Once you have read the entries below, write them all out again exactly.
=== Input ===
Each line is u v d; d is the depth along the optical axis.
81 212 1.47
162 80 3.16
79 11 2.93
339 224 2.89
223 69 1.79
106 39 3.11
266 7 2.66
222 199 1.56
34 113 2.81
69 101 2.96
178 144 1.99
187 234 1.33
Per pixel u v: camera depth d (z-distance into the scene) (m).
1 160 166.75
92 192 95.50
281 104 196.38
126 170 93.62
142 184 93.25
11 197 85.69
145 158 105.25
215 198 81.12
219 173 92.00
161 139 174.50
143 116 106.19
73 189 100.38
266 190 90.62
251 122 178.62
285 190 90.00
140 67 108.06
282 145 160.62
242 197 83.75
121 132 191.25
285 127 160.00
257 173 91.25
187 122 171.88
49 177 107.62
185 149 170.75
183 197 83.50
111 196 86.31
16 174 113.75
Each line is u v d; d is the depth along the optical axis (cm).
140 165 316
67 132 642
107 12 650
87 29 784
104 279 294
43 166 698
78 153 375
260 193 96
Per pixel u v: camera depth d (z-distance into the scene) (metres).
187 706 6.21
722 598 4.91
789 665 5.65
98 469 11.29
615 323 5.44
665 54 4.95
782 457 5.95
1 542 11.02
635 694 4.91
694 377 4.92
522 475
===
Expected answer |
Each line is u v d; d is the depth along the optical axis.
81 212 1.47
162 80 3.16
79 11 2.93
339 224 2.89
223 69 1.79
106 39 3.11
266 7 2.66
222 199 1.56
34 113 2.81
69 101 2.96
178 144 1.99
187 234 1.33
Per pixel u v: camera depth d (z-distance into the scene) (m).
1 160 166.75
92 192 95.50
281 104 196.38
126 170 93.62
142 184 93.25
11 197 85.69
145 158 105.25
215 198 81.12
219 173 92.00
161 139 174.50
143 116 106.19
73 189 100.38
266 190 90.62
251 122 178.62
285 190 90.00
140 67 108.06
282 145 160.62
242 197 83.75
121 132 191.25
285 127 160.00
257 173 91.25
187 122 171.88
49 177 107.62
185 149 170.75
183 197 83.50
111 196 86.31
16 174 113.75
Each line is u v d; d is the depth along the optical axis (cm).
140 165 316
67 132 642
107 12 650
87 29 784
104 279 294
43 166 698
78 153 375
260 193 96
Per pixel u v: camera depth d (z-distance into the scene) (metres).
187 706 6.21
722 598 4.91
789 665 5.65
98 469 11.29
615 323 5.44
665 54 4.95
782 457 5.95
1 542 11.02
635 694 4.91
694 377 4.92
522 475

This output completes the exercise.